Narrative Medicine Monday: Jamaica Kincaid’s “Girl” and the Challenge of Growing Up in Medical Training

I first read Jamaica Kincaid’s “Girl” as part of a generative writing workshop during a summer writing residency. Our small group gathered folding chairs around long tables set up in an old barn near the Stillaguamish River in rural Washington. I was taken with each of the readings poets Jane Wong and Claudia Castro Luna had us read, but “Girl” struck me most, with its unusual punctuation, jarring directness, and call to re-examine the lessons we receive.

Emergency physician and writer Dr. Naomi Rosenberg explains in a recent JAMA article how Jamaica Kincaid’s “Girl” resonates in a very different environment–with new physicians in a narrative medicine workshop.

Rosenberg comments on the unexpected “striking similarity” these physicians have to Kincaid’s young girl, joining “a system that demands they quickly learn the skills of their craft, the rules of survival, and the values they will fight for all while navigating their instinctive psychological responses to illness, injury, healing, injustice, and grief.”

Rosenberg and the “burgeoning narrative medicine department” at her urban hospital have used “Girl” in the residency didactic curriculum, medical school electives, and writing workshops for all health care system employees with a goal to “constantly explore ways to help physicians, nurses, staff, and students ‘develop attention.'”

She describes how when they ask the residents to read “Girl,” intially they are met with resistance. How could this lyrical prose about coming of age in an island culture relate to healthcare professionals who “treat gunshot and stab wounds, deliver babies, diagnose cancer, unclog dying hearts for a living?” And yet, the new physicians quickly make the connection: “‘It reminds me of residency,’ one obstetrics-gynecology resident tells us, ‘a million instructions and things to do. It’s all over the place, and rapid fire.'”
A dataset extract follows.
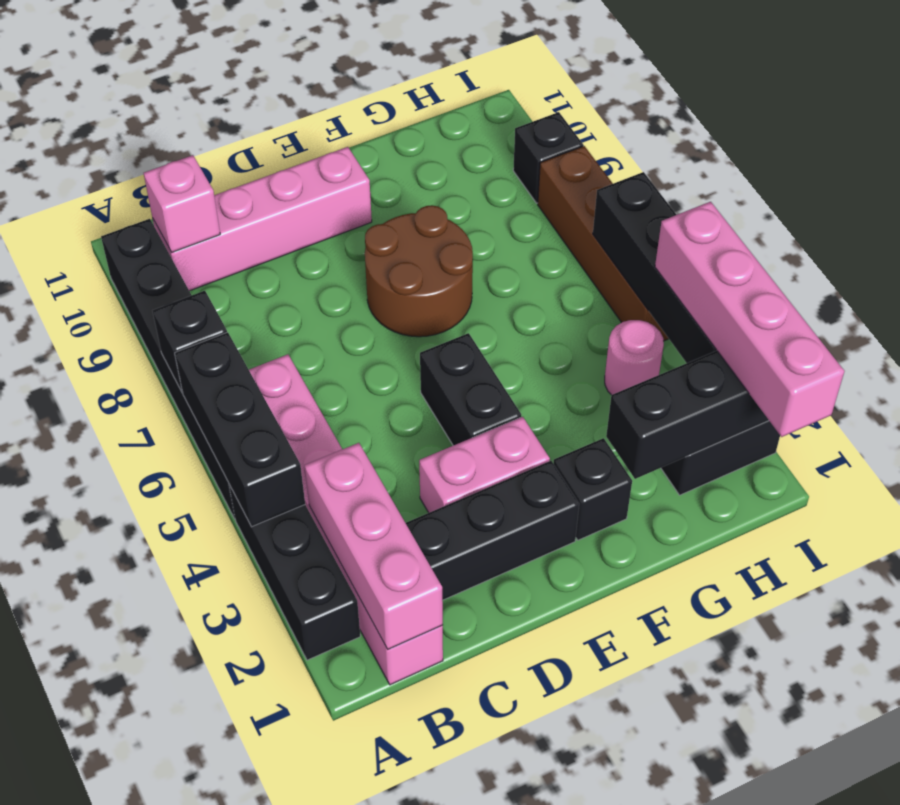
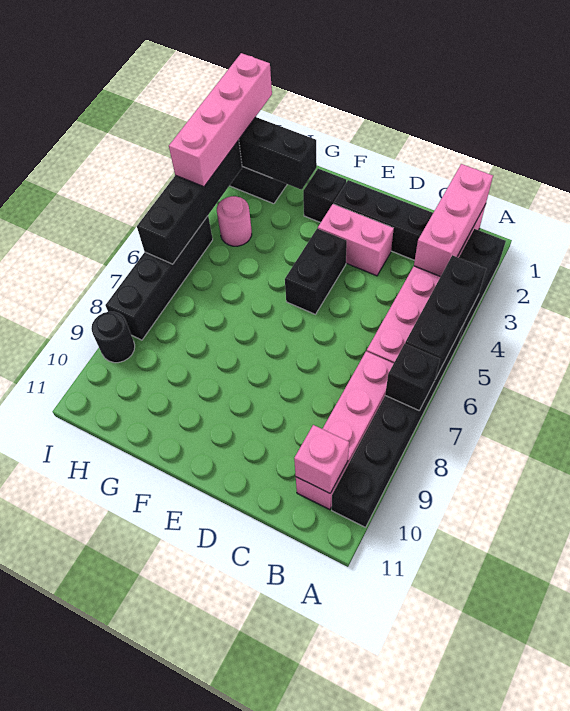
pink 1x4 brick [153,147,372,291] -> pink 1x4 brick turned to [296,351,394,510]
brown 2x2 round brick [365,205,473,337] -> none
brown 1x4 brick [538,146,669,341] -> black 1x4 brick [106,216,213,340]
black 1x1 brick [513,112,583,203] -> black 1x1 round brick [91,312,135,363]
At the end of the session a simple writing prompt is given, “metabolizing their own experiences and taking a moment to string words together—something young physicians today rarely, if ever, get a chance to do.” The result is surprising: “an exploration of hierarchy, medical education, and the silent curriculum of growing up.”

I wrote about my own experience at Columbia’s Narrative Medicine workshop, where we did a similar exercise and I again encountered Kincaid’s “Girl.” I love Rosenberg’s use of this piece to help new physicians still finishing their training grapple with the accelerated nature of a medical residency, the growth and expectations that come with modern medicine. It also was interesting to learn that Rosenberg herself used “Girl” as inspiration for her own wrenching New York Times essay, “How to Tell a Mother Her Child Is Dead” which I wrote about here and is one of my own favorite pieces to use for reflection and discussion among healthcare professionals.

As Rosenberg recognizes, literature has a way of “again and again, deepen[ing] our inspection and understanding of the internal and external worlds.”

Writing Prompt: Take a cue from Rosenberg’s exercise and respond to “Girl” by writing instructions on how to be a healthcare professional (nurse, physician, pharmacist, etc.) Alternatively, write instructions on how to be a patient, or a patient’s parent or partner or child. Write for 10 minutes.